File 25 : Rencana

5.4K 500 32
                                    

Lantai putih bersih, terawat dengan sangat baik. Eternit polos membatasi pandangan, selang kecil melilit naik dari pergelangan tangan, menuju botol infus yang mulai kempot. Kesadaran perlahan-lahan muncul, beserta udara sesak yang terus mengisi paru-paru. Jantung berdegup kencang. Aroma antiseptik menyuruak. Tidak salah lagi, itu adalah tempat yang tidak pernah ia sukai.

Rain mulai berkeringat. Tenggorokan serasa kering. Kepala mulai berdenyut. Tubuhnya terus menggigil. Ia merasa ssmakin tersiksa. Pandangannya mulai kabur. Pergelangan tangan terasa nyeri, seperti terkena gigitan seekor serangga. Rasa nyeri itu semakin menjalar, tapi di saat bersamaan pusing kepala yang dia derita jauh berkurang. Tubuh serasa melayang, kesadaran lagi-lagi menjauh pergi.

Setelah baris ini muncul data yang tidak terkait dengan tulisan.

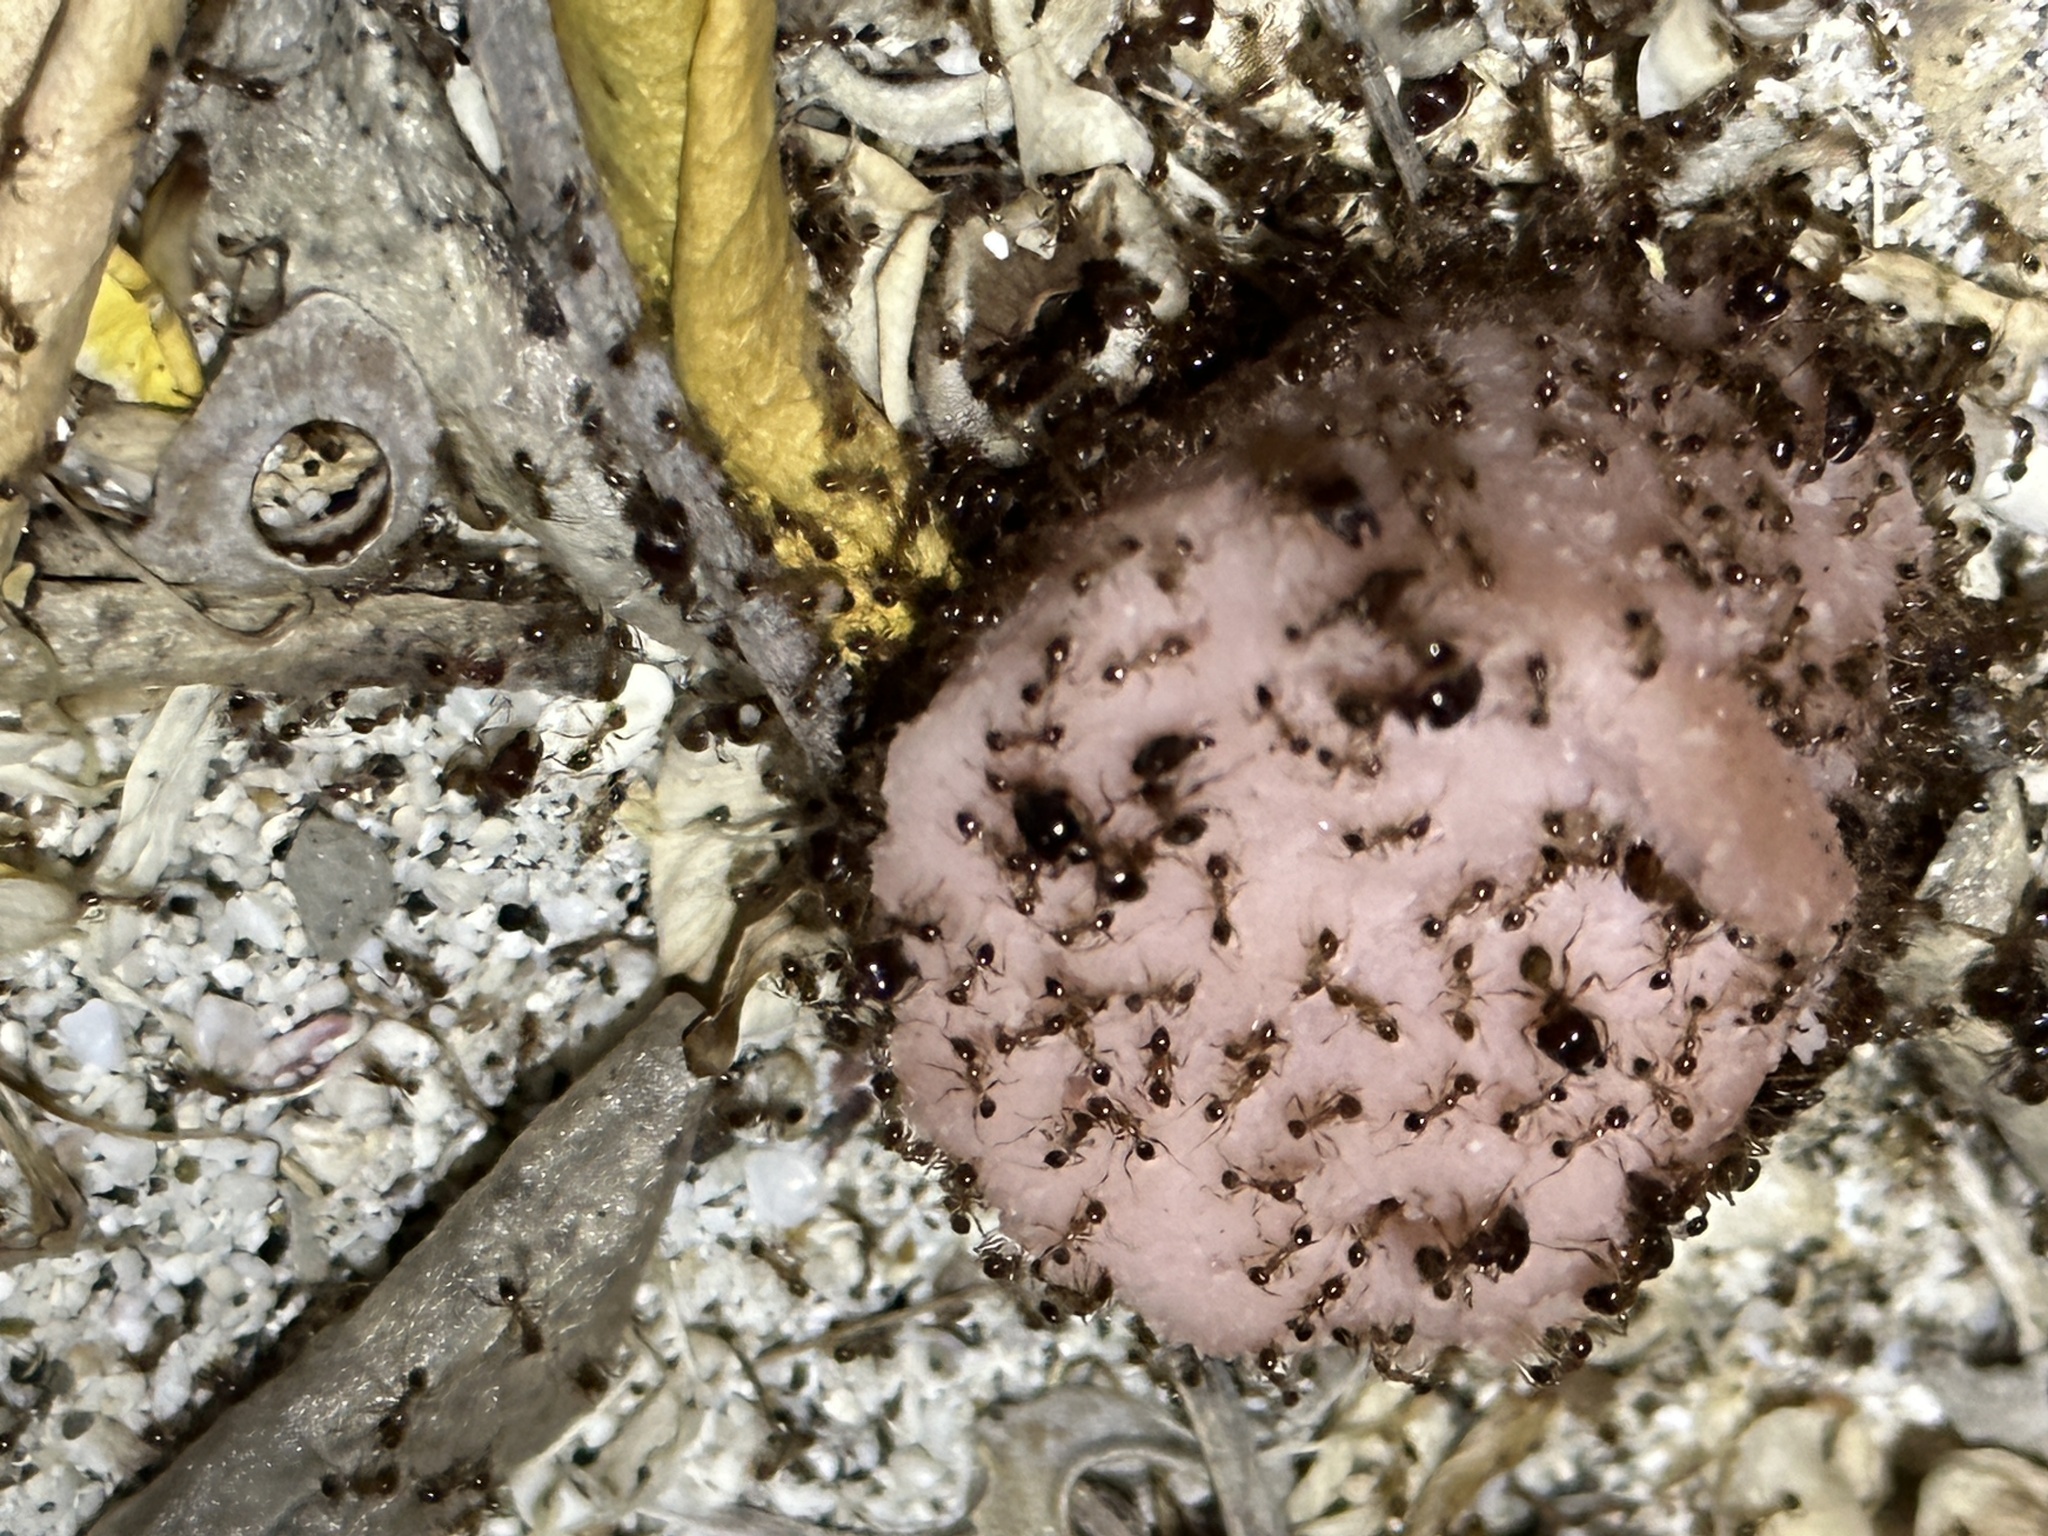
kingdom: Animalia
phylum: Arthropoda
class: Insecta
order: Hymenoptera
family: Formicidae
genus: Pheidole
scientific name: Pheidole megacephala
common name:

Orang-orang berseragam putih sudah bersiap-siap. Jarum suntik dicabut dari tangannya. Rasa nyeri itu mereda, bersama pandangan yang terus kabur. Rain akhirnya mengerti, sedang dalam penanganan.

"Siapkan nampan!"

"Baik, Dok!"

Seorang perawat menyodorkan nampan besi kecil.

Terdengar suara denting. Bunyinya seperti dua buah logam yang saling beradu. Rain tak sadarkan diri lagi.

"Silahkan, jahit sisanya!"

"Baik, Dok!"

Sang Dokter pun, membuka sarung tangan, siap membersihkan diri. Wajahnya kelihatan lega. Semua prosedur yang sulit sudah selesai dilakukan. Sisanya sedang dikerjakan asistennya, dibantu beberapa perawat. Setelah mengamati sebentar, ia pun, meninggalkan ruang operasi. Dia yakin, mereka bisa menuntaskannya.

Masih ada jadwal pemeriksaan pasien lain yang harus ia kerjakan.

"Bagaimana kondisinya, Dok?" cegat Sersan Gustian Subagio.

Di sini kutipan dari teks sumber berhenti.